**Material supplied:**
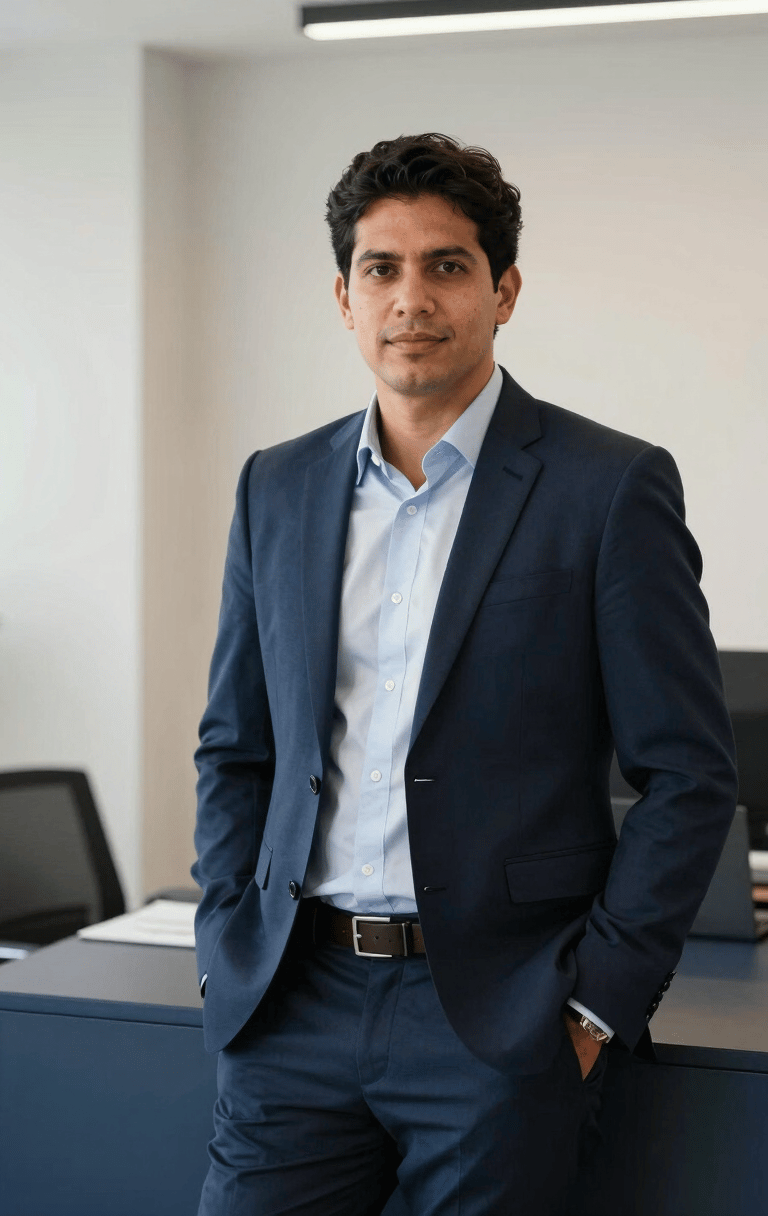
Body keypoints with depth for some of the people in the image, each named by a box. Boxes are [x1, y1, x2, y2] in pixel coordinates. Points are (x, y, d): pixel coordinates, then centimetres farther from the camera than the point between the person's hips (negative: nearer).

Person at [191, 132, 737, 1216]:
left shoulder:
==
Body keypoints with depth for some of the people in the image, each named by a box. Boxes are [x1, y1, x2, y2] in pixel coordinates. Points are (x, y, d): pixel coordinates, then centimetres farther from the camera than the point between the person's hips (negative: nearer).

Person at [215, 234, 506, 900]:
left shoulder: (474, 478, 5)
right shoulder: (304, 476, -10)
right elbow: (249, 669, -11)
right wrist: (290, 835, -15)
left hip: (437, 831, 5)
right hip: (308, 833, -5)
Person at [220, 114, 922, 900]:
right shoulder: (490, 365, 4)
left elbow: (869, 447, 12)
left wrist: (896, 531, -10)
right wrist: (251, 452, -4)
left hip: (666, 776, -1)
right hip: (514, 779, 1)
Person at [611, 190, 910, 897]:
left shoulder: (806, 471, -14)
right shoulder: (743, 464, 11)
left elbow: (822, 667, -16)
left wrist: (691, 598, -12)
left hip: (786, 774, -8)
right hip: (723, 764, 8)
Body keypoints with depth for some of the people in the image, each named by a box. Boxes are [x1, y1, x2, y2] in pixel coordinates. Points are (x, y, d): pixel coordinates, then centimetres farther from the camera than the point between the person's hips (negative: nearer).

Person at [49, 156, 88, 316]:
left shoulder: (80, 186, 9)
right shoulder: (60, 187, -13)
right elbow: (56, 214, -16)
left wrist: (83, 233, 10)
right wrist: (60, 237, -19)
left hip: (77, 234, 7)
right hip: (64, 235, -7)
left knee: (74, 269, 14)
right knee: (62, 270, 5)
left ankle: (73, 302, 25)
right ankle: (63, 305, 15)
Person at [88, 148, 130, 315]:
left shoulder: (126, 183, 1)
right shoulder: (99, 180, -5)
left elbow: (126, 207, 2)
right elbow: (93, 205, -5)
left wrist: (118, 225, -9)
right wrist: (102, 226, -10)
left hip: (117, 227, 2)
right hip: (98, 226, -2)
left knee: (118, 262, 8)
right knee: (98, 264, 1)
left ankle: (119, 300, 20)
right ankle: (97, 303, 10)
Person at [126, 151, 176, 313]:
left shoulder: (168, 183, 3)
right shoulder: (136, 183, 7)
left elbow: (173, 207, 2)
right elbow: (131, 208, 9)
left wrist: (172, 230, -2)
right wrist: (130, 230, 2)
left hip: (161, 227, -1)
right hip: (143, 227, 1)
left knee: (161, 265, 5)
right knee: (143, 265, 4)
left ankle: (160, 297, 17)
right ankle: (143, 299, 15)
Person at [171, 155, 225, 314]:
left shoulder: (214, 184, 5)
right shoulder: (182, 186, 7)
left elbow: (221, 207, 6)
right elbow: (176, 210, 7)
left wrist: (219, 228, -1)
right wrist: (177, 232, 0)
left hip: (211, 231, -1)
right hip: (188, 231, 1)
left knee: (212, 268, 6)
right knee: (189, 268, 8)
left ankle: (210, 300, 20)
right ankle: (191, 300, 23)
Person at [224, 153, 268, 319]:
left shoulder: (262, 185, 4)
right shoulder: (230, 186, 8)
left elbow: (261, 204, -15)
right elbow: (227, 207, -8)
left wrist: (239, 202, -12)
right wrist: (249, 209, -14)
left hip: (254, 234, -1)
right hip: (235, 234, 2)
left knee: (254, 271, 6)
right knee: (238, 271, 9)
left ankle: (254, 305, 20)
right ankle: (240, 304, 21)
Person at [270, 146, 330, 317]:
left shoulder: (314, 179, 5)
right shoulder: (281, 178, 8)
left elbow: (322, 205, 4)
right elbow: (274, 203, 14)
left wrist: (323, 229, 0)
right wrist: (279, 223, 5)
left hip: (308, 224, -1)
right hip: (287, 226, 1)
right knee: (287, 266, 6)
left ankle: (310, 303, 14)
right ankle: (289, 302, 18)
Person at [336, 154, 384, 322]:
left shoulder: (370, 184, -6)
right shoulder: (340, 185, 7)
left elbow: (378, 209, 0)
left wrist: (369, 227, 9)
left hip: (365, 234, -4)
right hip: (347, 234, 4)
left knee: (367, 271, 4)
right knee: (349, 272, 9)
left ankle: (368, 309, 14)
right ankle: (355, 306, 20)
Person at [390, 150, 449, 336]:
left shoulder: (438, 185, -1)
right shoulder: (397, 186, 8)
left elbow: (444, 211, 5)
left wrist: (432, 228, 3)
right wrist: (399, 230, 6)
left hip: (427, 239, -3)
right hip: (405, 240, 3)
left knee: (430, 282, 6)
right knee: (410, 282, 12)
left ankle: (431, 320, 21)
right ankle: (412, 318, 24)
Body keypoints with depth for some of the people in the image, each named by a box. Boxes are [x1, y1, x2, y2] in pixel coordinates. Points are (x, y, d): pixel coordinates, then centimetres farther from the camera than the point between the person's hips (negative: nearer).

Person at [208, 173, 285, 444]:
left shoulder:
---
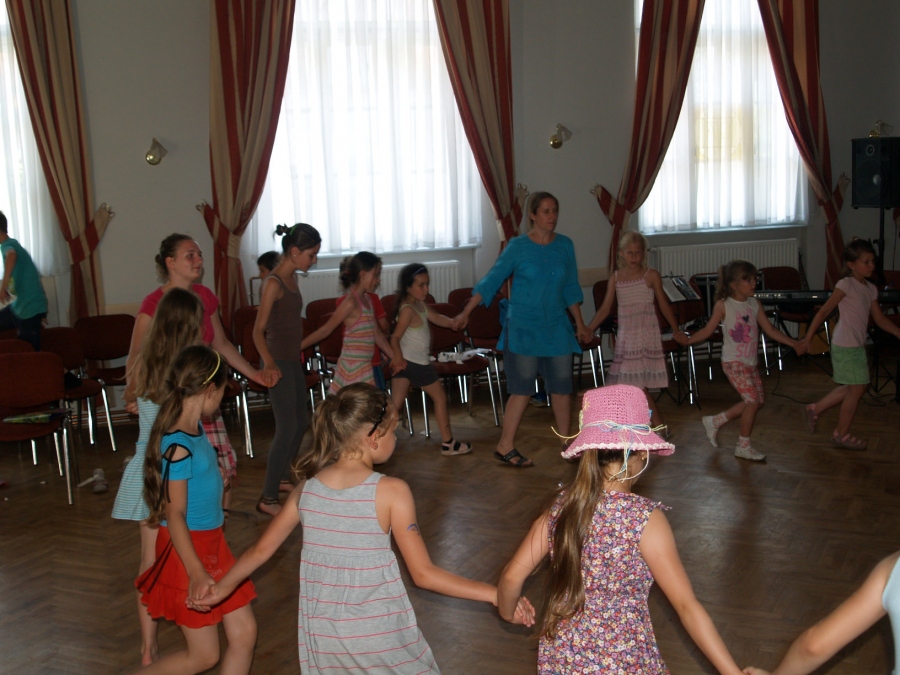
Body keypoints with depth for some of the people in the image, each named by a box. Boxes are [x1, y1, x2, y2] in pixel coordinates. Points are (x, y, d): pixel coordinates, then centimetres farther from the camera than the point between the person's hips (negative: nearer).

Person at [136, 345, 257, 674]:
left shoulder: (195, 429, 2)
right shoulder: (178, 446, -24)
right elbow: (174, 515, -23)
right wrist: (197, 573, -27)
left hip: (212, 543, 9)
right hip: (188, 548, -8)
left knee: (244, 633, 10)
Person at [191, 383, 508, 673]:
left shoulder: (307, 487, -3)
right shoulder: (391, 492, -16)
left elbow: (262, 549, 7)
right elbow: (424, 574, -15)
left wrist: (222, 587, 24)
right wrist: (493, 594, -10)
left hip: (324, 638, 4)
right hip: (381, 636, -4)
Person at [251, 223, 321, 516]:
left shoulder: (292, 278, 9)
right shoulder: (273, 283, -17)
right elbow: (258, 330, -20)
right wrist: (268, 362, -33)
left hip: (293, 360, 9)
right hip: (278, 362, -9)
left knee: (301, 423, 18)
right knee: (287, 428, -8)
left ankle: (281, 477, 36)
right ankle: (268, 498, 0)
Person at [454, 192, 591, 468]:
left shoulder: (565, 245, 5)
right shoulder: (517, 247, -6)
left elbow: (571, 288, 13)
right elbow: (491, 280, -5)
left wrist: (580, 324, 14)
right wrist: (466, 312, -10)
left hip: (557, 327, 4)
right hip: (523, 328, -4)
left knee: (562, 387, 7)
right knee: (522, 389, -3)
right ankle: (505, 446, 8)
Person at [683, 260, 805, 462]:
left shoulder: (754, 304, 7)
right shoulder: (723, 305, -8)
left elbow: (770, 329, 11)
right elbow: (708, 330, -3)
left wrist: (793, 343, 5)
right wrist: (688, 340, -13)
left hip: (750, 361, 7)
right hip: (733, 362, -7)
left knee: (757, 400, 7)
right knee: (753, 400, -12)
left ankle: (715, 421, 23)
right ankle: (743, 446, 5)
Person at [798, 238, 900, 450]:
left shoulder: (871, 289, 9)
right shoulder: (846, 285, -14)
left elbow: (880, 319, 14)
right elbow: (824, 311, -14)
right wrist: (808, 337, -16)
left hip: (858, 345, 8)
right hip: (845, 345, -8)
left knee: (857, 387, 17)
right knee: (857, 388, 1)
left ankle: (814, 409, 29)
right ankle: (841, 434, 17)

**Problem:** Convert the stretch of the data above, from the line containing "left elbow: (262, 549, 7)" through the line containing "left elbow: (880, 319, 14)", into a Markdown table with the columns Row and Line. Number each line in Row, put its text in Line, and leave out any blank lines.

**Expected output:**
| Row | Line |
|---|---|
| 1 | left elbow: (262, 549, 7) |
| 2 | right elbow: (424, 574, -15) |
| 3 | left wrist: (222, 587, 24) |
| 4 | right wrist: (493, 594, -10) |
| 5 | left hip: (324, 638, 4) |
| 6 | right hip: (381, 636, -4) |
| 7 | Person at [251, 223, 321, 516]: |
| 8 | left shoulder: (292, 278, 9) |
| 9 | right shoulder: (273, 283, -17) |
| 10 | right elbow: (258, 330, -20) |
| 11 | right wrist: (268, 362, -33) |
| 12 | left hip: (293, 360, 9) |
| 13 | right hip: (278, 362, -9) |
| 14 | left knee: (301, 423, 18) |
| 15 | right knee: (287, 428, -8) |
| 16 | left ankle: (281, 477, 36) |
| 17 | right ankle: (268, 498, 0) |
| 18 | Person at [454, 192, 591, 468]: |
| 19 | left shoulder: (565, 245, 5) |
| 20 | right shoulder: (517, 247, -6) |
| 21 | left elbow: (571, 288, 13) |
| 22 | right elbow: (491, 280, -5) |
| 23 | left wrist: (580, 324, 14) |
| 24 | right wrist: (466, 312, -10) |
| 25 | left hip: (557, 327, 4) |
| 26 | right hip: (523, 328, -4) |
| 27 | left knee: (562, 387, 7) |
| 28 | right knee: (522, 389, -3) |
| 29 | right ankle: (505, 446, 8) |
| 30 | Person at [683, 260, 805, 462]: |
| 31 | left shoulder: (754, 304, 7) |
| 32 | right shoulder: (723, 305, -8) |
| 33 | left elbow: (770, 329, 11) |
| 34 | right elbow: (708, 330, -3) |
| 35 | left wrist: (793, 343, 5) |
| 36 | right wrist: (688, 340, -13) |
| 37 | left hip: (750, 361, 7) |
| 38 | right hip: (733, 362, -7) |
| 39 | left knee: (757, 400, 7) |
| 40 | right knee: (753, 400, -12) |
| 41 | left ankle: (715, 421, 23) |
| 42 | right ankle: (743, 446, 5) |
| 43 | Person at [798, 238, 900, 450]: |
| 44 | left shoulder: (871, 289, 9) |
| 45 | right shoulder: (846, 285, -14) |
| 46 | left elbow: (880, 319, 14) |